3. Money. See #2. Again quite suddenly, Chris wants control of the budget and checkbook. I find this immensely insulting. For the nearly 10 years we've been together - 6 of the 10 I've made more than him - he was fine with me taking care of the money. But now that I've only got unemployment coming in, he deems me incompetent? We've never had any money arguments before, at least not big ones like this. But for someone who works as a budget analyst, he is rather crummy with the household bank book. Last two statements, there were nearly $500 in items he'd not listed - EACH MONTH. Need I say more?
Actually, I think #3 may be on it's way to being resolved. When even my dad agreed that Chris shouldn't be viewing our money suddenly as "his" money, then he's lightened up.
We had a moment of enlightenment tonight. Our pastor came to visit and told us that she and her husband are getting a divorce. As we talked with her, we kept looking at each other in amazement. We are really very lucky to have found each other. We're very well suited for each other, and we're generally on the same life path. Our pastor is heartbroken, but it's for the best. She really wants children, and her husband was dead-set against them. They are just completely incompatible people. I think Chris and I are in it for the long-haul. Thank goodness, since kids are involved now.

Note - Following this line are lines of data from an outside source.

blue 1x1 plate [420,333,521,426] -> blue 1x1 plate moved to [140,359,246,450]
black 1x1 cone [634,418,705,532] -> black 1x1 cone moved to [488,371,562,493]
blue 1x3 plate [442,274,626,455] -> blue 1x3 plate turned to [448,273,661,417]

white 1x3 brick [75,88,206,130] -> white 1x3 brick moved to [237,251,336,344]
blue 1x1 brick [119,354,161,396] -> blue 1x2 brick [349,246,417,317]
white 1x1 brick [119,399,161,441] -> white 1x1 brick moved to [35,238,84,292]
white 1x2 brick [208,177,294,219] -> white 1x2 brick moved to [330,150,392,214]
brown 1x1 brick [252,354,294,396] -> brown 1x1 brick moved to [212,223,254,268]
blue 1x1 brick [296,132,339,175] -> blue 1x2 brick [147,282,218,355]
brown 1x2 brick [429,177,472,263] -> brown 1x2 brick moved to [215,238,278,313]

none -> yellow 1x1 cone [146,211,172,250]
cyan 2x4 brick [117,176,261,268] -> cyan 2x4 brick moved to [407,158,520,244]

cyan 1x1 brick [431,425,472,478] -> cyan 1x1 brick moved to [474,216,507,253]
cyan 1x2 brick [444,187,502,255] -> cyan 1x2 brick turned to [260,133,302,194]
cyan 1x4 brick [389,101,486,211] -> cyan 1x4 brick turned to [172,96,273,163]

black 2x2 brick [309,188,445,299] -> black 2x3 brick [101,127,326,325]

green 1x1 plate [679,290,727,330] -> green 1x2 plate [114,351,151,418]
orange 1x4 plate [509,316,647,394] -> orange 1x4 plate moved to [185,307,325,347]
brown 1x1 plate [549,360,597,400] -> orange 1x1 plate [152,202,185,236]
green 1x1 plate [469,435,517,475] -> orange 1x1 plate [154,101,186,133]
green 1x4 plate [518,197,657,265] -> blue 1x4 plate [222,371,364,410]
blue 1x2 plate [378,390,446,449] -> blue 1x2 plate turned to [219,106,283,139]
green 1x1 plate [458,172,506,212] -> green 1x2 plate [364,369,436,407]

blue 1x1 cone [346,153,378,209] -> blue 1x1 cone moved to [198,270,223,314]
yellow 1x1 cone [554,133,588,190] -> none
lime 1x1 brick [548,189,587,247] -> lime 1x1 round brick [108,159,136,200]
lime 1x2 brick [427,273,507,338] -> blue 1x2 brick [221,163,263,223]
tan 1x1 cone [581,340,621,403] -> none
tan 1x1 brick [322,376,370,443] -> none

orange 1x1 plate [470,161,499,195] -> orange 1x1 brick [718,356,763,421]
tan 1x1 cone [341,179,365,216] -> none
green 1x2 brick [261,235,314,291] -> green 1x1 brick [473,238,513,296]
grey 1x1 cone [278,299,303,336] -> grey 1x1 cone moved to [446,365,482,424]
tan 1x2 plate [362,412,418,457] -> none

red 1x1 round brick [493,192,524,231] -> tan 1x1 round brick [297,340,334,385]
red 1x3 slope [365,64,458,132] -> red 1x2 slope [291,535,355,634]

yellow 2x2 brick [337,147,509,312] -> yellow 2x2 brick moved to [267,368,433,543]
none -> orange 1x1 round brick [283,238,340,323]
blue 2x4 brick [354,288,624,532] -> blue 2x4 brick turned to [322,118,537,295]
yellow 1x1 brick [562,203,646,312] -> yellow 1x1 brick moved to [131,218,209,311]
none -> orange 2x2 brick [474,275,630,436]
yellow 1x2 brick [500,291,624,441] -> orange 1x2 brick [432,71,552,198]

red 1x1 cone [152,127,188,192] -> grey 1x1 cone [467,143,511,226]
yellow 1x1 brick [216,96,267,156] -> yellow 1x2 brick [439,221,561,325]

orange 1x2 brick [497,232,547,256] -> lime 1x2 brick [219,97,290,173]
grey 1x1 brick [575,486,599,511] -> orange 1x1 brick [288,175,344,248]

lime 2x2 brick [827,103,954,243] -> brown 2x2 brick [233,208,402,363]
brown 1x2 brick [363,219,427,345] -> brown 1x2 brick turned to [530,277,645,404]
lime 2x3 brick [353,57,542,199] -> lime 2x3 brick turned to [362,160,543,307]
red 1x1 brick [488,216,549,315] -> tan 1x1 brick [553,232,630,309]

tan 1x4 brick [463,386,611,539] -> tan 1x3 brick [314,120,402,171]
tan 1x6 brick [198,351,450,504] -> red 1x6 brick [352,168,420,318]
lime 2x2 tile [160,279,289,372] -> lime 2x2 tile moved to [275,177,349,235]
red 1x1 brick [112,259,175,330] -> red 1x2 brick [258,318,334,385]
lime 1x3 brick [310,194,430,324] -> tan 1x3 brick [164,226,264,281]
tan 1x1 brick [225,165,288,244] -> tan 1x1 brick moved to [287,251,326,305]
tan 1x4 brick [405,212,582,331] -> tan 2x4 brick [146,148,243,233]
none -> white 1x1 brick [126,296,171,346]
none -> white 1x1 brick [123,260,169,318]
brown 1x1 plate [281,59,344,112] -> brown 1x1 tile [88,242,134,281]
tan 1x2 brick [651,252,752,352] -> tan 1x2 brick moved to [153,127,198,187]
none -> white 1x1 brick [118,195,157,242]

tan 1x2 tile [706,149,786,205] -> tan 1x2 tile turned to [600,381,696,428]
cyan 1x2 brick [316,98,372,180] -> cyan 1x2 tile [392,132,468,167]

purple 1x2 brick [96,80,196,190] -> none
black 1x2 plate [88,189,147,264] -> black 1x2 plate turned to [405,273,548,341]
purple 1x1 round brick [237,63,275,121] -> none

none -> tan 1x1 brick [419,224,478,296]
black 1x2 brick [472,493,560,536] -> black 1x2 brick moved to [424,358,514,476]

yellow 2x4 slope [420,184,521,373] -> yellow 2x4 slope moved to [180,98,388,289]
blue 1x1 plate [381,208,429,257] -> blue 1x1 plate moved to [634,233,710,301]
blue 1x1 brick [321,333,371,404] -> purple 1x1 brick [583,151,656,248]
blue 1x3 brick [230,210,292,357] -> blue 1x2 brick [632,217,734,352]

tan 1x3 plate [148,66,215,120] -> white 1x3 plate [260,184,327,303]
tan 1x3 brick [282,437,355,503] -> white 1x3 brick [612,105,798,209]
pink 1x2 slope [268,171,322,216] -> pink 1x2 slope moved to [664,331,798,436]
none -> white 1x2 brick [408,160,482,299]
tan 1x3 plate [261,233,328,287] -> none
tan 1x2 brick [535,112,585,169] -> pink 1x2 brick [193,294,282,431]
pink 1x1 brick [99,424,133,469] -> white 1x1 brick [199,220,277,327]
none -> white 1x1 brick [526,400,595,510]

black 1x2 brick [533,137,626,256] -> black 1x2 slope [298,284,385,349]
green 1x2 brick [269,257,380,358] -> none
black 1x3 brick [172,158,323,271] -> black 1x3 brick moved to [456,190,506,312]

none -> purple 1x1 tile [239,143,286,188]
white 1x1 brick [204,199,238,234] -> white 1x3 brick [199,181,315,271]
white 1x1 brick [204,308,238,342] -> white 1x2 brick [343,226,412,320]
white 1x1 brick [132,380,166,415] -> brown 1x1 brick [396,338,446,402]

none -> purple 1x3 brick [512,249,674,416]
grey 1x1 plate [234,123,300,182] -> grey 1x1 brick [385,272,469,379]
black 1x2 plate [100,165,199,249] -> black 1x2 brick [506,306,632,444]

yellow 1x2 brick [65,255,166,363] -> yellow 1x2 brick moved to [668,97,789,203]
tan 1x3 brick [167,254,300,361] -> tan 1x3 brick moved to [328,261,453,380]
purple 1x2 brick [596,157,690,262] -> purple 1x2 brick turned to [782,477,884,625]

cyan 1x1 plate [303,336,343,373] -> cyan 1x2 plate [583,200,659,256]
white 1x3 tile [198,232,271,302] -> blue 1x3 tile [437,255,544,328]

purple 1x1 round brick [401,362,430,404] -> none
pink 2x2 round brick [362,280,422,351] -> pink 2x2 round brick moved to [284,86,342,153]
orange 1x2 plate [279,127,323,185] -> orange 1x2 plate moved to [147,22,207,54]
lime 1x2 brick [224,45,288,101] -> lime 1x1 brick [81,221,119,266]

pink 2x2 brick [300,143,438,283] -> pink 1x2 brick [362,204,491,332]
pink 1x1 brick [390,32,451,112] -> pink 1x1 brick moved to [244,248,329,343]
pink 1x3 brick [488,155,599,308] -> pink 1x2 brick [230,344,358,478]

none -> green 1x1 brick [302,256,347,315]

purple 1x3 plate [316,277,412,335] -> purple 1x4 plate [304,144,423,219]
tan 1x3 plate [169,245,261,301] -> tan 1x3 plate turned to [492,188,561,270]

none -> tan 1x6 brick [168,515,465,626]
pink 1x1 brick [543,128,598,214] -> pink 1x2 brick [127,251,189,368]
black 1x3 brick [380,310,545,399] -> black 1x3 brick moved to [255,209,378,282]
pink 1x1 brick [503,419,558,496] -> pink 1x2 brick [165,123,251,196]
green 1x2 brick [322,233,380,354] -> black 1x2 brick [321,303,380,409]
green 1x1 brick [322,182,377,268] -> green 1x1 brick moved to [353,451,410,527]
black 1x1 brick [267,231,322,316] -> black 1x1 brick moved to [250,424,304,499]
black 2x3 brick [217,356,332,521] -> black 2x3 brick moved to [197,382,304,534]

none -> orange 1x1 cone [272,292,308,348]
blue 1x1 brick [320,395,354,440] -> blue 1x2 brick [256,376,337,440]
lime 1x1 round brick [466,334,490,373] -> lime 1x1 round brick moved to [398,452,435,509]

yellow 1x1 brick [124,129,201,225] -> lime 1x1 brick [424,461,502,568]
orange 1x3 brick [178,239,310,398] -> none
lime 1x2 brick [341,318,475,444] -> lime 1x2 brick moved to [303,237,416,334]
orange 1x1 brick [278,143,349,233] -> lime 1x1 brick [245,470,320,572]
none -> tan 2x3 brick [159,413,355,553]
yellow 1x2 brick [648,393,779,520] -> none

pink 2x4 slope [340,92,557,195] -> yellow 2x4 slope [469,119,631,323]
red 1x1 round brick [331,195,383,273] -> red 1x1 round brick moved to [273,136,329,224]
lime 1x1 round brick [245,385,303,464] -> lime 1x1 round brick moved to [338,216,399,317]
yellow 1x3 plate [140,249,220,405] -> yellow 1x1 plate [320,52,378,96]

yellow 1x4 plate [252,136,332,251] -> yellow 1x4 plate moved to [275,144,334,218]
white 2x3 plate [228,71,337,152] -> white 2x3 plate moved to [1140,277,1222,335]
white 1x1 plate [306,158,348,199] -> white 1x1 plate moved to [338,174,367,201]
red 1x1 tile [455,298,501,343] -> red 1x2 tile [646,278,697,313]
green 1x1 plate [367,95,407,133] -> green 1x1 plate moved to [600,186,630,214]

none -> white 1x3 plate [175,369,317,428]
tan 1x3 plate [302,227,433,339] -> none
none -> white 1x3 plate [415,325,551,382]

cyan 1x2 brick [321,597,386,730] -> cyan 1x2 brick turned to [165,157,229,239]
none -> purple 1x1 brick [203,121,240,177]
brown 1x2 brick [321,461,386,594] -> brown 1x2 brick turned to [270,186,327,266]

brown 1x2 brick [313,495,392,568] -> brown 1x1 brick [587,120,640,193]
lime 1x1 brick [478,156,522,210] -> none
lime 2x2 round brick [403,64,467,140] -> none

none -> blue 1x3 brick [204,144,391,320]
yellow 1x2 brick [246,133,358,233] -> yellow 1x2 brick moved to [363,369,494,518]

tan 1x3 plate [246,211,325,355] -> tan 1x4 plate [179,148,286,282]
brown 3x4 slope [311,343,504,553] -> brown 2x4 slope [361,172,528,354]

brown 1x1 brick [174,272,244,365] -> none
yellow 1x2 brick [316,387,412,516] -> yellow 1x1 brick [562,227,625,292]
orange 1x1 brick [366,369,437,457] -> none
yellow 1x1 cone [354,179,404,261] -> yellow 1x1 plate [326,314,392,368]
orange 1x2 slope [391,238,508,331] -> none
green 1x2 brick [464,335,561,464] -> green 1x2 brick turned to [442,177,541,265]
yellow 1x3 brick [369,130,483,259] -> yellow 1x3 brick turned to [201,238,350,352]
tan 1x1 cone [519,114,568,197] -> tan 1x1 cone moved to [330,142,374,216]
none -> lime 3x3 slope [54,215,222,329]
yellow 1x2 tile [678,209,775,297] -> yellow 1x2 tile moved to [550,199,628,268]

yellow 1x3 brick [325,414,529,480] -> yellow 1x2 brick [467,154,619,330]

Speaking of which, have I mentioned lately how completely adorable Izzy is?? He's got this running gag where he'll suddenly lay his head down and start snoring really loud. That's my cue to say, "SHHH. Izzy's sleeping!" We play this other game where he'll be looking at me, then he'll make his face suddenly completely blank, even slack-jawed. I'm then compelled to make the same face back, then we crack up at the same time. Then, just as fast, he makes his face go blank again. We'll play this way 25 times in a row. Kills me every single time.
This kid is the light of my life. If his little sister is even half as charming, sweet, and loving, then we will be truly blessed indeed. Speaking of blessings, please send good thoughts and prayers to Ben again. He seems to be fighting his final fight, and he's just a little past two years old. It's a tragedy.